Belge alıntısı:
....

Sermaye çıkışına karşı önlem hazırlığı

MERKEZ Bankası Başkanı Durmuş Yılmaz’ın dediği gibi; hem uluslar arası likiditenin durumu netlik kazanmış değil, hem de içerde siyasi riskler artmaya devam ediyor.

İşte bu nedenle 2007 yılına, doğal olarak, riskli bir yıl olarak bakılıyor.

2007 yılına ilişkin en önemli korku, yüklü miktarda yatırımı bulunan kısa vadeli sermayenin hızla çıkışı... Başkan Yılmaz, " kriz olmaz, dalgalanma olur" diyor ama dalgalanmanın boyutu da çok önemli. Ekonomi yönetiminin bütün planları, mevcut "TL’nin değerlenmesi, yüksek cari açık ama yabancı sermaye ile açığın finansmanına devam politikası" üzerine kurulu.

Bu nedenle piyasalarda, herkesin kafasındaki sorulardan biri; "Hızlı bir sermaye çıkışı halinde buna ne kadar hazırlıklı girilecek, bu takdirde neler yapılacak?" sorusu.

Ekonomi yönetiminin bu sorunun yanıtı için çalışmalar yaptığını öğrendik. Bu çalışmalardan biri, IMF’le de tartışıldığını zannettiğimiz bir çalışma özeti, elimize geçti."Sermaye çıkışına karşı alınacak önlemler"başlığını taşıyan, bu özeti, fikir vermesi için aynen sunuyoruz.

"Muhtemel bir spekülatif sermaye kaçışının etkilerini en aza indirmek için;

-Cari işlemler hesabını düzeltici tedbirlerin devreye sokulması,

-Yurtiçinde üretim yapan küçük ve orta ölçekli ara malı üreticilerinin verimliliklerinin ve böylece de rekabet güçlerinin artırılmasına yönelik tedbirlerin alınması,

-Büyük kısmı ithal mallardan oluşan lüks tüketim ürünlerine uygulanan vergilerin yükseltilmesi, böylece vergisel adaletin güçlendirilmesi, uygulanabilecek teşvik politikaları için kaynak sağlanması ve yüksek özel tasarruf açığının bir ölçüde azalmasının sağlanması,

-Cari işlemler hesabının diğer unsurlarından turizm gelirlerini artırıcı yapısal tedbirlere ağırlık verilmesi ve turizm gelirlerinde çeşitliliği artıracak yeni turizm yatırımlarının teşvik edilmesi (sağlık turizmi vb)

-Sıkı maliye politikasının sürdürülmesi ve hatta 2007 yılı için daha sıkı bir çerçevenin belirlenmesi

-Yüksek rezerv biriktirme politikasının sürdürülmesi,

-AB reformlarına hız kazandırılarak yapısal reform sürecine olan inancın artırılması,

-Tüm ekonomik birimlerin, risk yönetim ilkeleri çerçevesinde bilançolarındaki faiz veya kur riskine karşı gerekli tedbirlerin alınmasının sağlanması, gerekiyorsa bu konuda çeşitli yasal düzenlemelerin getirilmesi önem kazanmaktadır.

....

Veri alıntıları:
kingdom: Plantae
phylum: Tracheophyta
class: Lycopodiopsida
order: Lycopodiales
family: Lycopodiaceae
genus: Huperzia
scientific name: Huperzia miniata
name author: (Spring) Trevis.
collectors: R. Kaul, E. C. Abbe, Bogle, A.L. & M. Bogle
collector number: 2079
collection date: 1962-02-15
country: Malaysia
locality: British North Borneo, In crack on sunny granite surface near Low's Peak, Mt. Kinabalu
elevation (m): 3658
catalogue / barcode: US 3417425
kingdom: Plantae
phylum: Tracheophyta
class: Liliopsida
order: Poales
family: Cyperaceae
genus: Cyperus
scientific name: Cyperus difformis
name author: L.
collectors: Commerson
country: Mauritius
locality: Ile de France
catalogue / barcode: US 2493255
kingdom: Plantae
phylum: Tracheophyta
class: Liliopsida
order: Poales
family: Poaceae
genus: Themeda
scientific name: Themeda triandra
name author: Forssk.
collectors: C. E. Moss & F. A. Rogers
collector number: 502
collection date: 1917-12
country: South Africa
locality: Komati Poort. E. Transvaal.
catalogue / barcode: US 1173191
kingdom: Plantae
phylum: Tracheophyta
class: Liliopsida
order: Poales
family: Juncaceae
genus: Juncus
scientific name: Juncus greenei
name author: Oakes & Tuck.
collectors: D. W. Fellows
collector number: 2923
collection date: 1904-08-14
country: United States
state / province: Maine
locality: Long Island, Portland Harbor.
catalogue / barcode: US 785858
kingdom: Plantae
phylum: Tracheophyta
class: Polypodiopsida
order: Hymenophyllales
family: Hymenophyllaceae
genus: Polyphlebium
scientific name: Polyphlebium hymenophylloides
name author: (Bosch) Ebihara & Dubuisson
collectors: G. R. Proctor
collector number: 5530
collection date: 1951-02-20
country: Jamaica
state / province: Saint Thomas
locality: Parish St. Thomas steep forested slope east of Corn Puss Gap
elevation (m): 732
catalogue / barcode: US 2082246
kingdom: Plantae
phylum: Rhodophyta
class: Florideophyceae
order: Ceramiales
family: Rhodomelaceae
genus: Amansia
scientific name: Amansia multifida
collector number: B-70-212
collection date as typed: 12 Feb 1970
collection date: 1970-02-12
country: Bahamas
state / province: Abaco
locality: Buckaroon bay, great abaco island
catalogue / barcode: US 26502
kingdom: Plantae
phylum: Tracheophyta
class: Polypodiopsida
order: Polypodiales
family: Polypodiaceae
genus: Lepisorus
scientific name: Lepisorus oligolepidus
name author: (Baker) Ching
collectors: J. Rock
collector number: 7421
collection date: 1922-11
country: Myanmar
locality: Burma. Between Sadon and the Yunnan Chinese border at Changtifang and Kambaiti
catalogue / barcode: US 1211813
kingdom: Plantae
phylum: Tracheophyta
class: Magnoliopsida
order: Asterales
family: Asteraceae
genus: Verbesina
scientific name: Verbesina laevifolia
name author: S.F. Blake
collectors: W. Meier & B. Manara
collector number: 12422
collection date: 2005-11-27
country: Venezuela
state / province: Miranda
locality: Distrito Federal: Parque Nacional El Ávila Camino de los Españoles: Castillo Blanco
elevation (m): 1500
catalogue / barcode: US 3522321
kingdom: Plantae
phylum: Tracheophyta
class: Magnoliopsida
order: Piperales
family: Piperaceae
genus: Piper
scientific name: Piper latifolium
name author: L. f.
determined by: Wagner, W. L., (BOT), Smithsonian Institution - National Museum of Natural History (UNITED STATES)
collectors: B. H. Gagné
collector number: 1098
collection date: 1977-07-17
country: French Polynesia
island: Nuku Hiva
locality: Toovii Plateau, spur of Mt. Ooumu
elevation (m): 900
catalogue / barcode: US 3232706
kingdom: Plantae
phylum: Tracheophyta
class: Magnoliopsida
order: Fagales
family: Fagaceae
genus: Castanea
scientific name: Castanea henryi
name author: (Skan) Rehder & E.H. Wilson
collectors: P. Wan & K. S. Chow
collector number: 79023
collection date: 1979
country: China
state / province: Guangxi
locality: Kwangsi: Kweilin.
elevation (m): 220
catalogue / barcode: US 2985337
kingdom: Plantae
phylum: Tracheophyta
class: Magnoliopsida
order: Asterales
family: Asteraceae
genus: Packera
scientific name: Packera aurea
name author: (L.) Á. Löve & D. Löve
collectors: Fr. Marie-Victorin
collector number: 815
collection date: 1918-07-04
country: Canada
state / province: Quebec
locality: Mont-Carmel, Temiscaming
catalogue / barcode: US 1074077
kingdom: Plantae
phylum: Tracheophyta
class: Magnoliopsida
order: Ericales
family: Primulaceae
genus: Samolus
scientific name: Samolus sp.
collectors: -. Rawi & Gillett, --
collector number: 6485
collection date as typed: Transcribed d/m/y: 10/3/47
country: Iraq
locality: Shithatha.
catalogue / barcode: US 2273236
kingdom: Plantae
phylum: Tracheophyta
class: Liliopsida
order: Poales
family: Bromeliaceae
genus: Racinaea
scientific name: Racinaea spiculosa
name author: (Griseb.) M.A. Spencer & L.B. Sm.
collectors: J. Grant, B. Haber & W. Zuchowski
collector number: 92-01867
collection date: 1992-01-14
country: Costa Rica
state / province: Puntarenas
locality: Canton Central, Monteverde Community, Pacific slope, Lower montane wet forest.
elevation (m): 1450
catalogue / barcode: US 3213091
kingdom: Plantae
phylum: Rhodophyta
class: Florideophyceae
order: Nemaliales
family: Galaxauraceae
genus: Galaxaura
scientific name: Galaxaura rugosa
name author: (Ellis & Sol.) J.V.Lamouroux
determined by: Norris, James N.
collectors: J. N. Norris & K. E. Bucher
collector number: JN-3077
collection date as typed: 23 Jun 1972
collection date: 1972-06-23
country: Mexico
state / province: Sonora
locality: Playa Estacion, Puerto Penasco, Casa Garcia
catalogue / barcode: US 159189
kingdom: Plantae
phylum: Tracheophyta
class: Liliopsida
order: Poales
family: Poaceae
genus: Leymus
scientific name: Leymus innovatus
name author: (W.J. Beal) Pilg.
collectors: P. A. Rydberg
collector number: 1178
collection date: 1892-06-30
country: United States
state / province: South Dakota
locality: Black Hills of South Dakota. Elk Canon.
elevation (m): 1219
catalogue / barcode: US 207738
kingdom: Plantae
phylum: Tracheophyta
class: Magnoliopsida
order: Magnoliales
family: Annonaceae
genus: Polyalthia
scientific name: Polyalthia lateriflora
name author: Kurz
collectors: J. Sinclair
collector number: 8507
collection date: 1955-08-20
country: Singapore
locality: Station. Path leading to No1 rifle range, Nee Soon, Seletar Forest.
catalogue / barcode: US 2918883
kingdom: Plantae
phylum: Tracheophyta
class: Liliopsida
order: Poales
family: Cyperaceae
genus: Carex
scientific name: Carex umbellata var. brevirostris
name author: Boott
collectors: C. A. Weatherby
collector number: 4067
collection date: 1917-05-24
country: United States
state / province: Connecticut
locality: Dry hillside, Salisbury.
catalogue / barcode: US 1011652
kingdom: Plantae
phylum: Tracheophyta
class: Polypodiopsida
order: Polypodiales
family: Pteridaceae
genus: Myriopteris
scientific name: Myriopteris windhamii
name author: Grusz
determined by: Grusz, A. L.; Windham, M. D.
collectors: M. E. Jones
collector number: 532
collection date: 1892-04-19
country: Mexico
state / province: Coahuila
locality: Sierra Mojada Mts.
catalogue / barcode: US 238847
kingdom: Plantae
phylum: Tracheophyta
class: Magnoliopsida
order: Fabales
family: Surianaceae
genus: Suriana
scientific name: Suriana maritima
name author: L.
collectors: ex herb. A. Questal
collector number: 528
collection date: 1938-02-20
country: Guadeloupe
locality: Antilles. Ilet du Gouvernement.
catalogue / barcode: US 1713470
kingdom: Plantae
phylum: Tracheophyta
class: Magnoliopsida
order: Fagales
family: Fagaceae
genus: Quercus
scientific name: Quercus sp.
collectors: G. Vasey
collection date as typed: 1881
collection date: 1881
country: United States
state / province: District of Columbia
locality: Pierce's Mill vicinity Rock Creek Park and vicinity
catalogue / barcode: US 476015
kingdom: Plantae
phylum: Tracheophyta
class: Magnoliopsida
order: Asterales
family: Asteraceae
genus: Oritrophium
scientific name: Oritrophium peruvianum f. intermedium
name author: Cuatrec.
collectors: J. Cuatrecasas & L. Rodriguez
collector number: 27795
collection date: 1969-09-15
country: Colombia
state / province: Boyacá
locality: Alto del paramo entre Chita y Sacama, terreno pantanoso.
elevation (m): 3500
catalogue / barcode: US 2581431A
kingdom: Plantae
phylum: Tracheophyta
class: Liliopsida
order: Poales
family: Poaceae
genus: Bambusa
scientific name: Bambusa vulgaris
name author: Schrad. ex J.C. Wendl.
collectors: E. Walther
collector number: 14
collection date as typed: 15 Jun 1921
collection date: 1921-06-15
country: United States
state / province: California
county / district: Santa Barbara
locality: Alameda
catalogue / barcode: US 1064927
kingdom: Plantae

....

Görevler:
a. Sermaye çıkışı metninde "-Cari işlemler hesabını düzeltici" ifadesinden "(sağlık turizmi vb)" ifadesine kadar uzanan bölümü, "küçük ve orta ölçekli" yerine "büyük ölçekli" koyarak değiştirip yeniden yazın.
b. Aşağıdaki ifadelerin her biri sermaye çıkışı metniyle uyuşuyor mu? Her biri için evet ya da hayır deyin ve karara dayanak olan sözleri metinden aynen alıntılayın.
(i) 2007 yılı riskli bir yıl olarak görülüyor.
(ii) Başkan Yılmaz bir kriz yaşanacağını söylüyor.
(iii) Önlemlerden biri, yüksek rezerv biriktirme politikasından vazgeçilmesidir.

Cevaplar:
a.
-Cari işlemler hesabını düzeltici tedbirlerin devreye sokulması,

-Yurtiçinde üretim yapan büyük ölçekli ara malı üreticilerinin verimliliklerinin ve böylece de rekabet güçlerinin artırılmasına yönelik tedbirlerin alınması,

-Büyük kısmı ithal mallardan oluşan lüks tüketim ürünlerine uygulanan vergilerin yükseltilmesi, böylece vergisel adaletin güçlendirilmesi, uygulanabilecek teşvik politikaları için kaynak sağlanması ve yüksek özel tasarruf açığının bir ölçüde azalmasının sağlanması,

-Cari işlemler hesabının diğer unsurlarından turizm gelirlerini artırıcı yapısal tedbirlere ağırlık verilmesi ve turizm gelirlerinde çeşitliliği artıracak yeni turizm yatırımlarının teşvik edilmesi (sağlık turizmi vb)

b.
(i) Evet: "2007 yılına, doğal olarak, riskli bir yıl olarak bakılıyor."
(ii) Hayır: "kriz olmaz, dalgalanma olur"
(iii) Hayır: "Yüksek rezerv biriktirme politikasının sürdürülmesi"